Heck, he was the coroner on an episode of PETER GUNN, after which they had him show up as the judge in another episode — just like he’d show up as a judge in both episodes of a BRANDED two-parter, only to later show back up as a colonel in another episode; and he was a pastor, and later a conductor, on THE FUGITIVE; and a doctor, and then a senator, on THE BIG VALLEY; and so on for episodes of STAR TREK and episodes of GUNSMOKE and episodes of MISSION IMPOSSIBLE and et cetera — and he kept showing up for work in his seventies, whenever they needed him to play a preacher on THE DUKES OF HAZZARD or a butler on MAGNUM PI or whatever.

“The Fugitive” used to do that a lot as well. One actor (Andrew Prine) played the lead’s brother in one episode, then showed up later as some random bad guy. Double-checking his IMDB page, he also did a couple episodes of Star Trek (TNG and DS9).

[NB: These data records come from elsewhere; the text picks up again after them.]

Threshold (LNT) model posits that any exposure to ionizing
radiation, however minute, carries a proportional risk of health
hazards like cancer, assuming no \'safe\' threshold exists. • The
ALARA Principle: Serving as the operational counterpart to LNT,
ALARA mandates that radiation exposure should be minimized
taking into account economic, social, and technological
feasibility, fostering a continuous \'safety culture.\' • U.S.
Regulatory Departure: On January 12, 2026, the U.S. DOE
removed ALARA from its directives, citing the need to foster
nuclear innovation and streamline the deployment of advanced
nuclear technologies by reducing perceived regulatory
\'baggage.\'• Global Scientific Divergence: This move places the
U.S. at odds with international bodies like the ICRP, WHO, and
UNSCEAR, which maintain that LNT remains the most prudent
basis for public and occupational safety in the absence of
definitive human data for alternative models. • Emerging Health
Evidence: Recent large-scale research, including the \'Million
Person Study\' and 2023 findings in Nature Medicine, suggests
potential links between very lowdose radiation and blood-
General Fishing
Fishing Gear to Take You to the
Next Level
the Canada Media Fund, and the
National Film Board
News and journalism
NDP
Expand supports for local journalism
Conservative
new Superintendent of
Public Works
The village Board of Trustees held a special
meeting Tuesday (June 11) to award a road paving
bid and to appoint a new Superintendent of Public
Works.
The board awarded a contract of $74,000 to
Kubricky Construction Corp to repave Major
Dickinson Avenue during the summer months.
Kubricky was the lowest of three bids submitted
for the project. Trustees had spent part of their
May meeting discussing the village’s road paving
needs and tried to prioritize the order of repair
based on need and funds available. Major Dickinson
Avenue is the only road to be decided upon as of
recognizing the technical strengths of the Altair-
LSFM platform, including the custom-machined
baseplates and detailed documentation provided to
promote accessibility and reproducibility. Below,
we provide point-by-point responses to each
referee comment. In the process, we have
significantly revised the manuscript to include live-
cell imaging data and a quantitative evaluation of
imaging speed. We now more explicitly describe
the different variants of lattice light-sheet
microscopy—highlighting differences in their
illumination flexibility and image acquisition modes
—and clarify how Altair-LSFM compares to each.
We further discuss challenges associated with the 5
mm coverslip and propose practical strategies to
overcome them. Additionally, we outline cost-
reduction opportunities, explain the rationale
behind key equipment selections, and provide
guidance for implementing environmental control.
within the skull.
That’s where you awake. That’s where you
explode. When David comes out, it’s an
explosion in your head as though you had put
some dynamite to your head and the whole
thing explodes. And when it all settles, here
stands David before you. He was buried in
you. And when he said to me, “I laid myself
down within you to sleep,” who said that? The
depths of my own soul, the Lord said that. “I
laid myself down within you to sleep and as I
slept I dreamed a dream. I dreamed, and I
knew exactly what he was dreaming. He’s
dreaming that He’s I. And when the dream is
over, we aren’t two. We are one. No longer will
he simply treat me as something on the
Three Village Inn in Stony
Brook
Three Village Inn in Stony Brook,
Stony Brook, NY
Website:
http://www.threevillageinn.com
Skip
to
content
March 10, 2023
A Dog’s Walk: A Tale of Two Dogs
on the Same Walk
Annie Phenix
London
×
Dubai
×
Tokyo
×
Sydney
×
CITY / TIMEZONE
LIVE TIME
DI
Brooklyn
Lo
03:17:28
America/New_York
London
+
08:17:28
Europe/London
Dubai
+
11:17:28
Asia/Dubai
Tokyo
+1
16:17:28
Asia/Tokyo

Maybe I should go over to that topic as well.

On Law & Order, Larry Miller was on three times, once as himself and twice as a recurring bad guy.

Columbo, which had few recurring characters, had a lot of minor actors recur in different roles. and some bigger names (Patrick McGoohan, Robert Culp, Jack Cassidy) showed up 3 or 4 times as the killer of the week.

I’m not an actor but I watch them on TV. One thing I’ve heard is that if you see a character actor on show after show it’s guaranteed that they are nice people who people like to work with. Diva behavior is tolerated to some (or more) extent with stars who bring in viewers. A character actor who doesn’t show up early and prepared and isn’t a pleasure to work with is soon unemployed. Producers and casting directors know.

I remember a playbill for Broadway where one of the actors put as one of his accomplishments “The only New York actor to not have appeared on Law and Order.” There are more reoccurring roles on Law and Order both because of how long it was on and the smaller pool of actors because it’s filmed in NYC. No one is flying in an actor from LA to do two lines as “Guy with the box.”

The first show that came to mind was Route 66. Like many shows of the period, actors got called back quite a few times to play different characters. Taking a look at the IMDB credits, there is a long list of people who appeared in multiple episodes.